> **EXERCISE BRIEF**
Among the records that follow, count the lines where "aduca" appears, and state the count by itself.
───── SOURCE DATA ─────
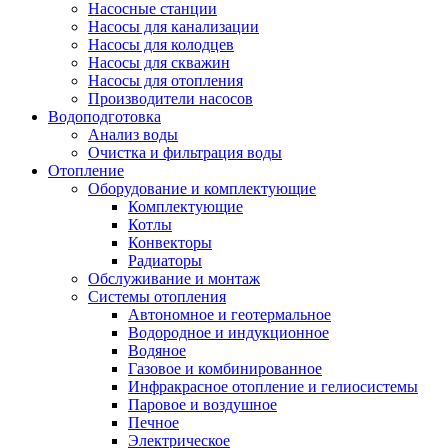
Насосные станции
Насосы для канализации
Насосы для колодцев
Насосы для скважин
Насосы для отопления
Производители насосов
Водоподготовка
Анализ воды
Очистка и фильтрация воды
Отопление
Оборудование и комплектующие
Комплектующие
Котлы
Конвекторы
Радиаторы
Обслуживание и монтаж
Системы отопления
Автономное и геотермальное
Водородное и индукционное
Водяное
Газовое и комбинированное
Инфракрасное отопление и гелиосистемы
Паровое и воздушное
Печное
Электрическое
─────
───── SOURCE DATA ─────
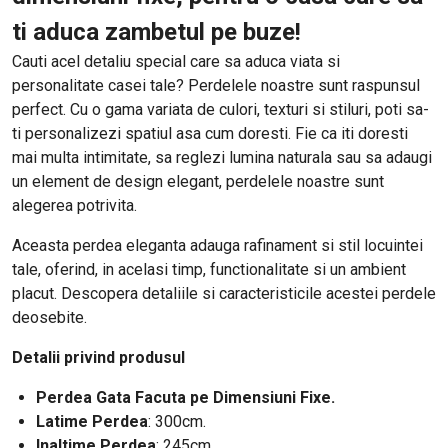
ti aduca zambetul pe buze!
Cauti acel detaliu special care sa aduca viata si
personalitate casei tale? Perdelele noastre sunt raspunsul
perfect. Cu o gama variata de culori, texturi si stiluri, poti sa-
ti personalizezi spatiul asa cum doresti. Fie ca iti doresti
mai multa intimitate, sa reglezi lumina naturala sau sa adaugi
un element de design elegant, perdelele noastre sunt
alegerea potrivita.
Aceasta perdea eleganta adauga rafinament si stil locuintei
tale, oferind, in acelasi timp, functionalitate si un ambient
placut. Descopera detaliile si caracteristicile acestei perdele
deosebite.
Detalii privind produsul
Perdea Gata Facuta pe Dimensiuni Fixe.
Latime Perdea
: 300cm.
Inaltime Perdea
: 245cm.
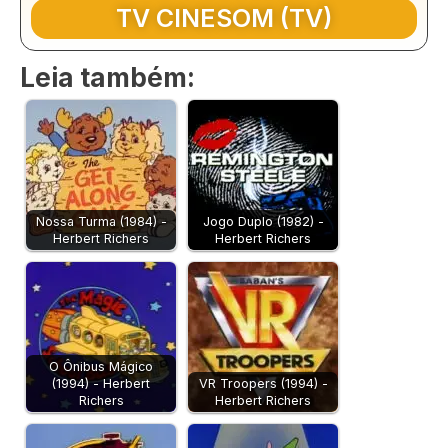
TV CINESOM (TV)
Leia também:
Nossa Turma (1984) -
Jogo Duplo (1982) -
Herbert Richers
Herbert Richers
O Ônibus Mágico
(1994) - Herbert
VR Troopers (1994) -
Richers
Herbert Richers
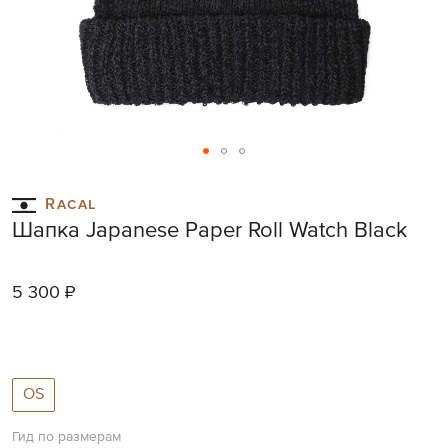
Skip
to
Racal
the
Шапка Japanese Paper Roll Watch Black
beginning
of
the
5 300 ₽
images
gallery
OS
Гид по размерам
─────
> **THE ANSWER**
2